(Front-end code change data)

★ ★ ★

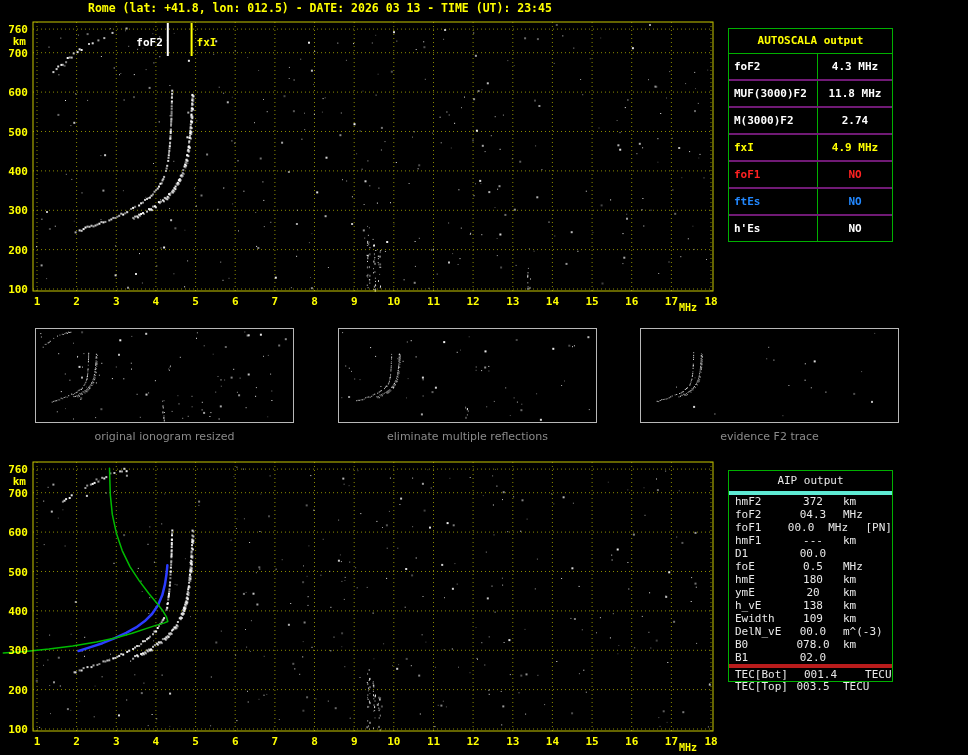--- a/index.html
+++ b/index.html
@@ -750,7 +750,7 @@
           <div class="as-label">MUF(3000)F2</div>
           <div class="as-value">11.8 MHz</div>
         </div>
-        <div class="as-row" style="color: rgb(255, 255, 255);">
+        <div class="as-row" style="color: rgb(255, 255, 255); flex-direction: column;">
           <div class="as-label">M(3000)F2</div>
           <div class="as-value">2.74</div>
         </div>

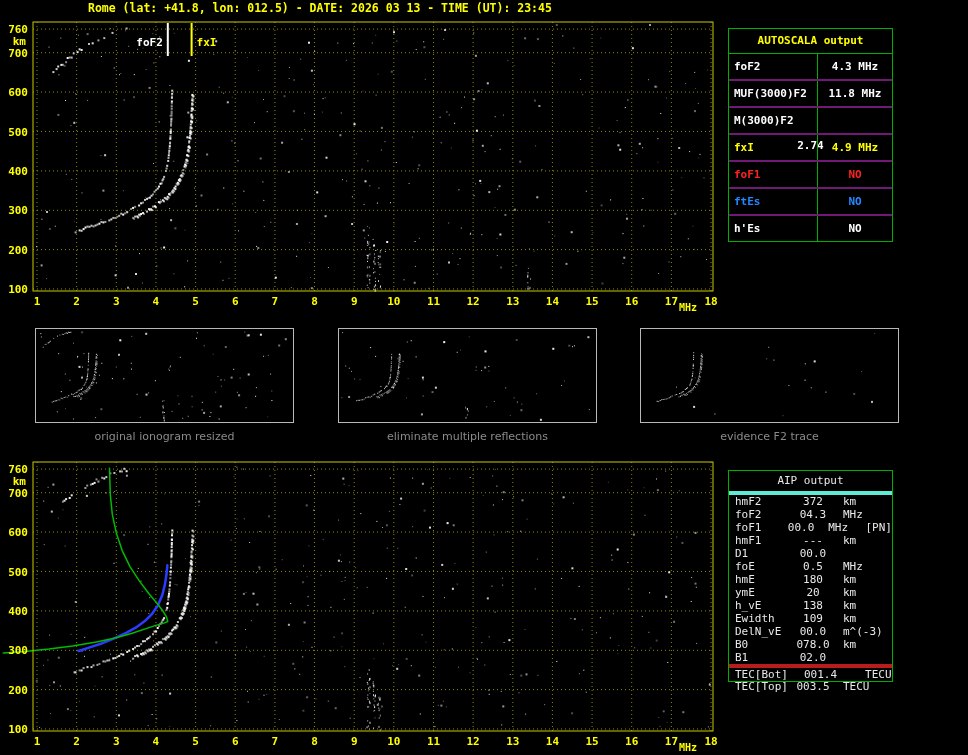--- a/index.html
+++ b/index.html
@@ -762,7 +762,7 @@
           <div class="as-label">foF1</div>
           <div class="as-value">NO</div>
         </div>
-        <div class="as-row" style="color: rgb(34, 136, 255);">
+        <div class="as-row" style="color: rgb(34, 136, 255); margin-left: 6px;">
           <div class="as-label">ftEs</div>
           <div class="as-value">NO</div>
         </div>

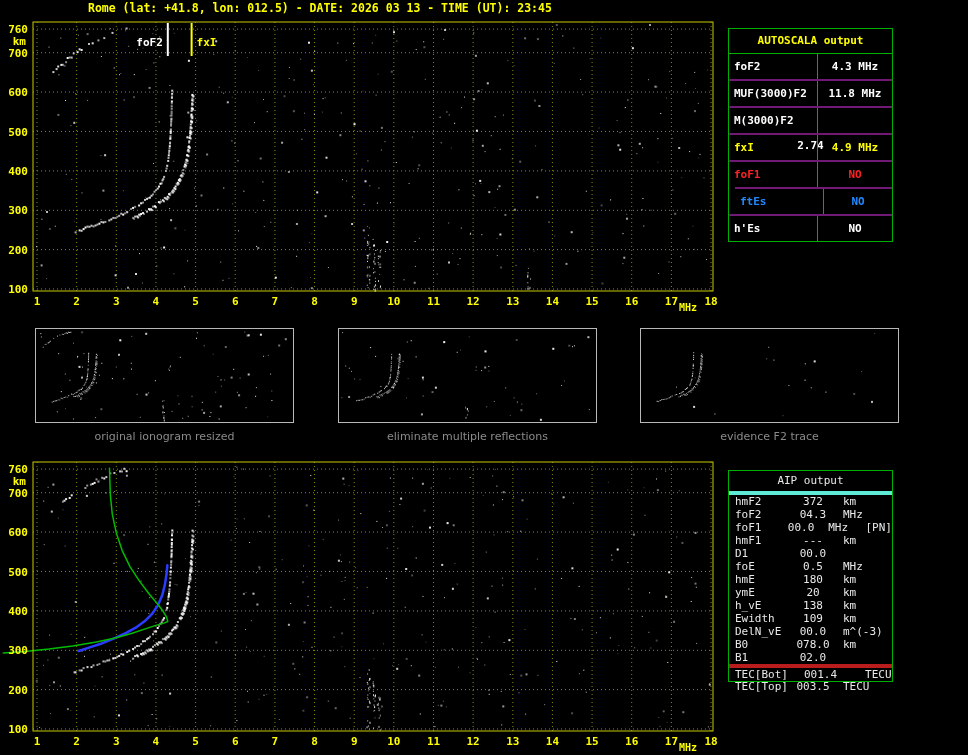--- a/index.html
+++ b/index.html
@@ -26,7 +26,7 @@
   .as-value{flex:1;text-align:center;}
   #aip-table{position:absolute;left:728px;top:470px;width:163px;border:1px solid #00b000;background:#000;
              color:#e8e8e8;font-size:11px;}
-  .aip-header{height:20px;line-height:20px;text-align:center;border-bottom:4px solid #5eead4;}
+  .aip-header{height:20px;line-height:20px;text-align:center;border-bottom:1px solid #5eead4;}
   .aip-row{display:flex;height:13px;line-height:13px;white-space:nowrap;}
   .aip-label{width:60px;padding-left:6px;}
   .aip-value{width:36px;text-align:center;}

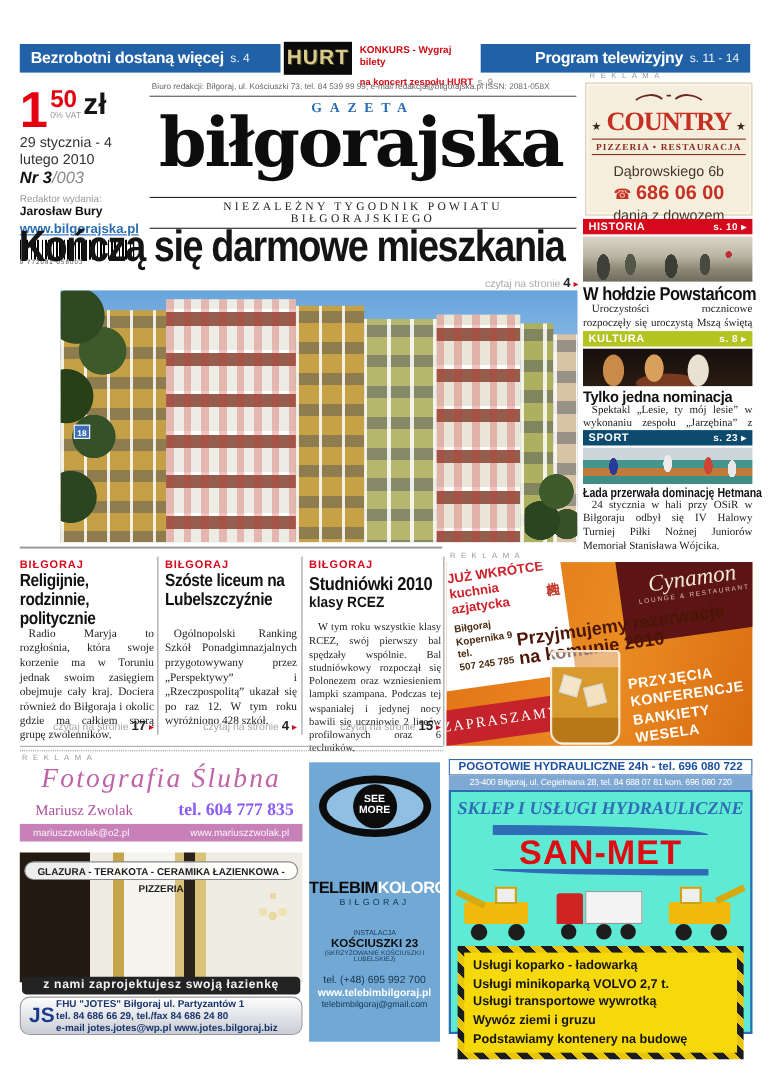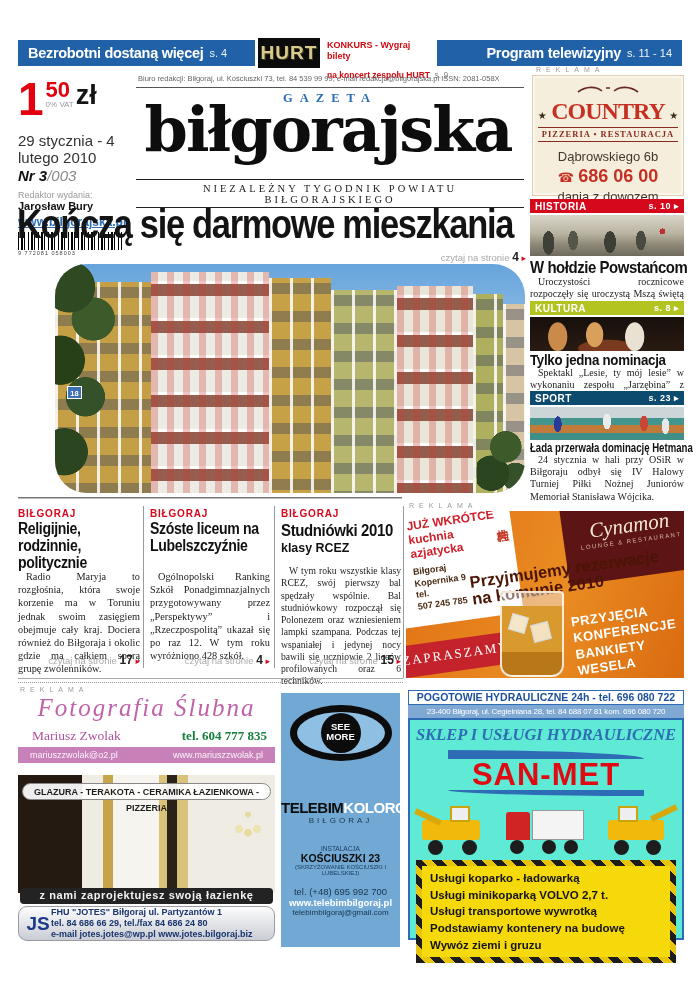--- a/index.html
+++ b/index.html
@@ -118,7 +118,7 @@
       </span>
       <span style="color:#141414;font-size:27px;font-weight:800;line-height:1.15;margin-left:2px">zł</span>
     </div>
-    <div style="font-size:15px;color:#333;margin-top:13px">29 stycznia - 4 lutego 2010</div>
+    <div style="font-size:13px;color:#333;margin-top:3px">29 stycznia - 4 lutego 2010</div>
     <div style="margin-top:1px"><span style="font-style:italic;font-weight:800;font-size:15px">Nr 3</span><span style="font-style:italic;font-size:15px;color:#8a8a8a">/003</span></div>
     <div style="font-size:9px;color:#9a9a9a;margin-top:5px">Redaktor wydania:</div>
     <div style="font-size:11px;font-weight:800">Jarosław Bury</div>

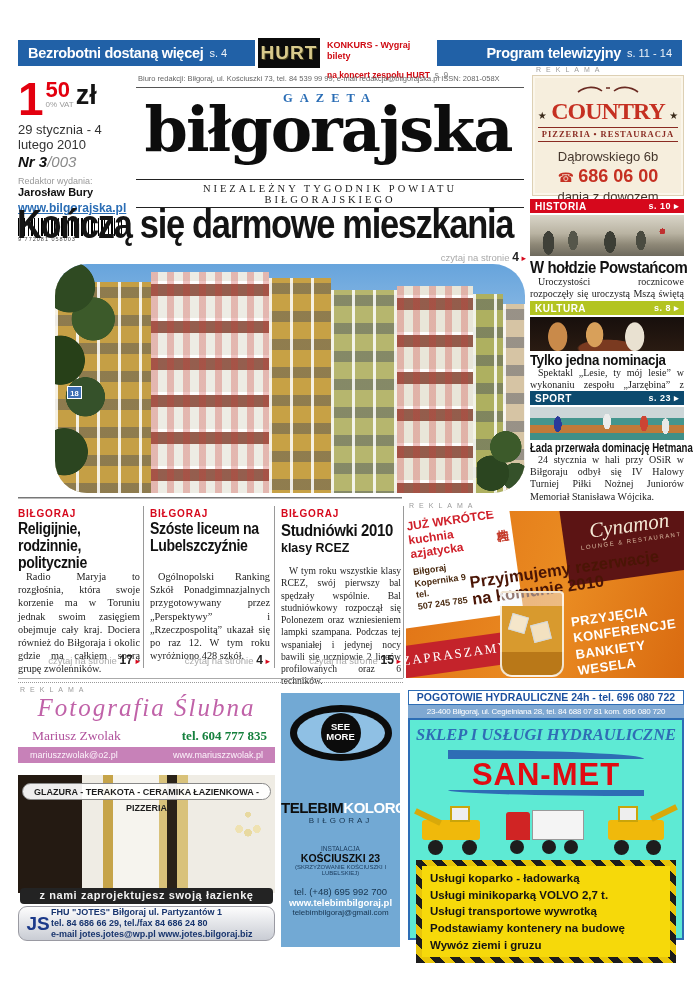--- a/index.html
+++ b/index.html
@@ -33,7 +33,7 @@
   .tag { color:#d6081c; font-weight:bold; font-size:10px; letter-spacing:.8px; }
 
   
-  .photo-main { background:linear-gradient(180deg,#67a4dc 0%,#95c0e7 34%,#c3d9ee 60%,#d9e4ee 100%); overflow:hidden;border-radius:32px; }
+  .photo-main { background:linear-gradient(180deg,#67a4dc 0%,#95c0e7 34%,#c3d9ee 60%,#d9e4ee 100%); overflow:hidden; }
   .win { background-image:
       repeating-linear-gradient(90deg, rgba(255,255,255,.85) 0 3px, transparent 3px 21px),
       repeating-linear-gradient(180deg, rgba(60,70,92,.40) 5px 16px, transparent 16px 33px); }

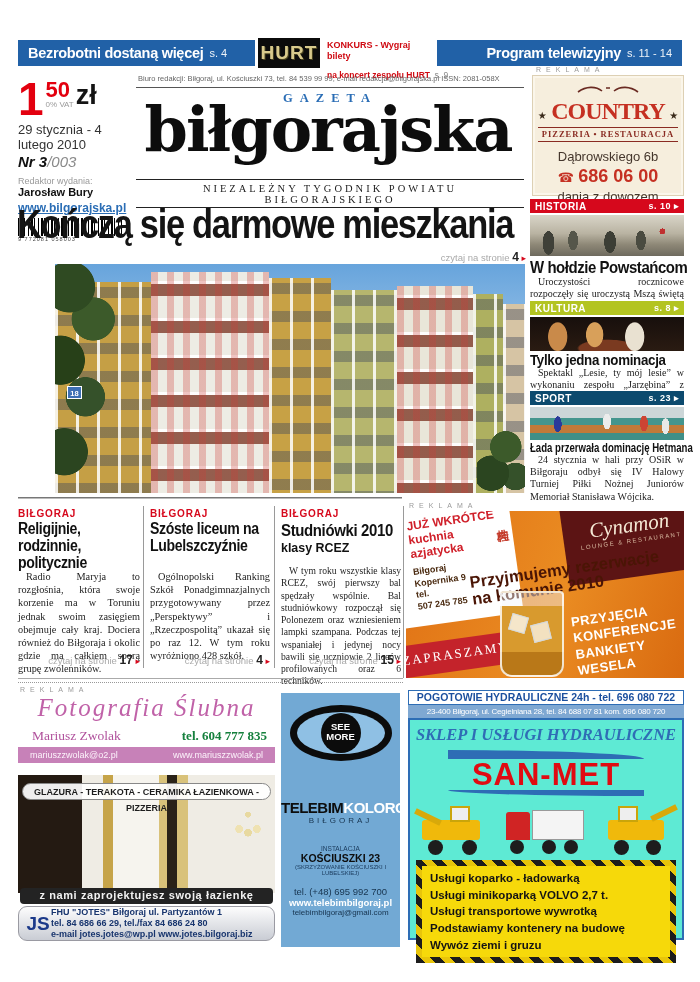--- a/index.html
+++ b/index.html
@@ -271,7 +271,7 @@
     <div class="ctr serif" style="font-size:25px;font-style:italic;letter-spacing:2px;color:#c062a8;font-weight:300">Fotografia Ślubna</div>
     <div style="display:flex;justify-content:space-between;align-items:baseline;padding:6px 8px 3px 14px">
       <span class="serif" style="font-size:13.5px;color:#b0519c">Mariusz Zwolak</span>
-      <span class="serif" style="font-size:13px;font-weight:bold;color:#15803d">tel. 604 777 835</span>
+      <span class="serif" style="font-size:16px;font-weight:bold;color:#8b5cf6">tel. 604 777 835</span>
     </div>
     <div style="display:flex;justify-content:space-between;background:#c781b8;color:#fdf3fb;font-size:9px;padding:3px 12px">
       <span>mariuszzwolak@o2.pl</span>

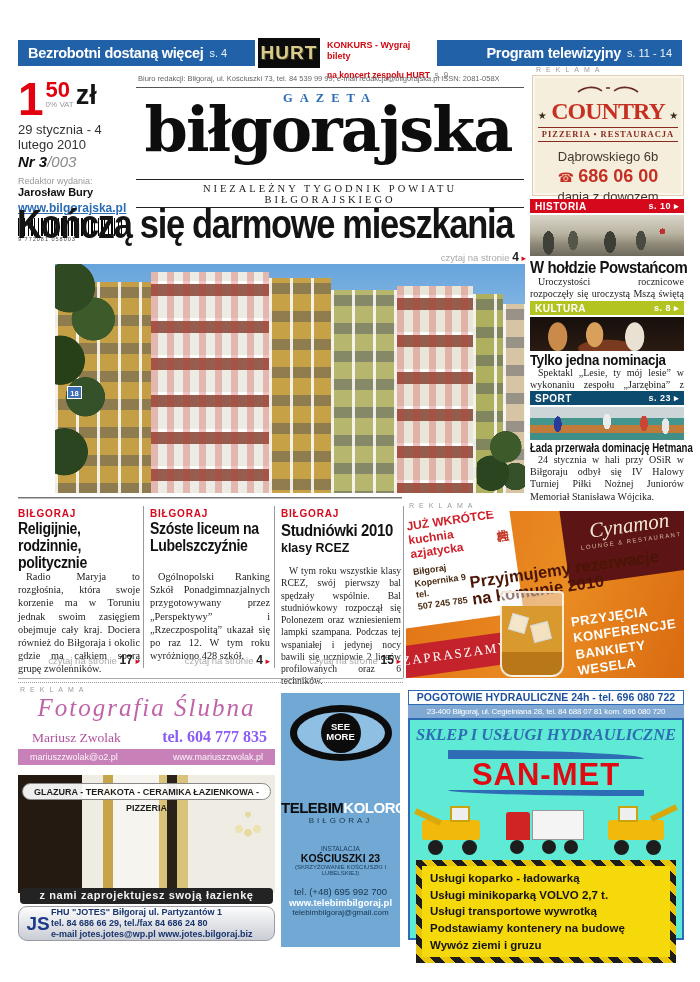--- a/index.html
+++ b/index.html
@@ -353,8 +353,8 @@
           <div>Usługi koparko - ładowarką</div>
           <div>Usługi minikoparką VOLVO 2,7 t.</div>
           <div>Usługi transportowe wywrotką</div>
+          <div>Wywóz ziemi i gruzu</div>
           <div>Podstawiamy kontenery na budowę</div>
-          <div>Wywóz ziemi i gruzu</div>
         </div>
       </div>
     </div>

★ ★ ★

## Work item
Your answer must be an exact repeat of the records above, with the pictures left out.

## Answer for the task
--- a/index.html
+++ b/index.html
@@ -750,7 +750,7 @@
           <div class="as-label">MUF(3000)F2</div>
           <div class="as-value">11.8 MHz</div>
         </div>
-        <div class="as-row" style="color: rgb(255, 255, 255);">
+        <div class="as-row" style="color: rgb(255, 255, 255); flex-direction: column;">
           <div class="as-label">M(3000)F2</div>
           <div class="as-value">2.74</div>
         </div>

--- a/index.html
+++ b/index.html
@@ -762,7 +762,7 @@
           <div class="as-label">foF1</div>
           <div class="as-value">NO</div>
         </div>
-        <div class="as-row" style="color: rgb(34, 136, 255);">
+        <div class="as-row" style="color: rgb(34, 136, 255); margin-left: 6px;">
           <div class="as-label">ftEs</div>
           <div class="as-value">NO</div>
         </div>

--- a/index.html
+++ b/index.html
@@ -26,7 +26,7 @@
   .as-value{flex:1;text-align:center;}
   #aip-table{position:absolute;left:728px;top:470px;width:163px;border:1px solid #00b000;background:#000;
              color:#e8e8e8;font-size:11px;}
-  .aip-header{height:20px;line-height:20px;text-align:center;border-bottom:4px solid #5eead4;}
+  .aip-header{height:20px;line-height:20px;text-align:center;border-bottom:1px solid #5eead4;}
   .aip-row{display:flex;height:13px;line-height:13px;white-space:nowrap;}
   .aip-label{width:60px;padding-left:6px;}
   .aip-value{width:36px;text-align:center;}

--- a/index.html
+++ b/index.html
@@ -118,7 +118,7 @@
       </span>
       <span style="color:#141414;font-size:27px;font-weight:800;line-height:1.15;margin-left:2px">zł</span>
     </div>
-    <div style="font-size:15px;color:#333;margin-top:13px">29 stycznia - 4 lutego 2010</div>
+    <div style="font-size:13px;color:#333;margin-top:3px">29 stycznia - 4 lutego 2010</div>
     <div style="margin-top:1px"><span style="font-style:italic;font-weight:800;font-size:15px">Nr 3</span><span style="font-style:italic;font-size:15px;color:#8a8a8a">/003</span></div>
     <div style="font-size:9px;color:#9a9a9a;margin-top:5px">Redaktor wydania:</div>
     <div style="font-size:11px;font-weight:800">Jarosław Bury</div>

--- a/index.html
+++ b/index.html
@@ -33,7 +33,7 @@
   .tag { color:#d6081c; font-weight:bold; font-size:10px; letter-spacing:.8px; }
 
   
-  .photo-main { background:linear-gradient(180deg,#67a4dc 0%,#95c0e7 34%,#c3d9ee 60%,#d9e4ee 100%); overflow:hidden;border-radius:32px; }
+  .photo-main { background:linear-gradient(180deg,#67a4dc 0%,#95c0e7 34%,#c3d9ee 60%,#d9e4ee 100%); overflow:hidden; }
   .win { background-image:
       repeating-linear-gradient(90deg, rgba(255,255,255,.85) 0 3px, transparent 3px 21px),
       repeating-linear-gradient(180deg, rgba(60,70,92,.40) 5px 16px, transparent 16px 33px); }

--- a/index.html
+++ b/index.html
@@ -271,7 +271,7 @@
     <div class="ctr serif" style="font-size:25px;font-style:italic;letter-spacing:2px;color:#c062a8;font-weight:300">Fotografia Ślubna</div>
     <div style="display:flex;justify-content:space-between;align-items:baseline;padding:6px 8px 3px 14px">
       <span class="serif" style="font-size:13.5px;color:#b0519c">Mariusz Zwolak</span>
-      <span class="serif" style="font-size:13px;font-weight:bold;color:#15803d">tel. 604 777 835</span>
+      <span class="serif" style="font-size:16px;font-weight:bold;color:#8b5cf6">tel. 604 777 835</span>
     </div>
     <div style="display:flex;justify-content:space-between;background:#c781b8;color:#fdf3fb;font-size:9px;padding:3px 12px">
       <span>mariuszzwolak@o2.pl</span>

--- a/index.html
+++ b/index.html
@@ -353,8 +353,8 @@
           <div>Usługi koparko - ładowarką</div>
           <div>Usługi minikoparką VOLVO 2,7 t.</div>
           <div>Usługi transportowe wywrotką</div>
+          <div>Wywóz ziemi i gruzu</div>
           <div>Podstawiamy kontenery na budowę</div>
-          <div>Wywóz ziemi i gruzu</div>
         </div>
       </div>
     </div>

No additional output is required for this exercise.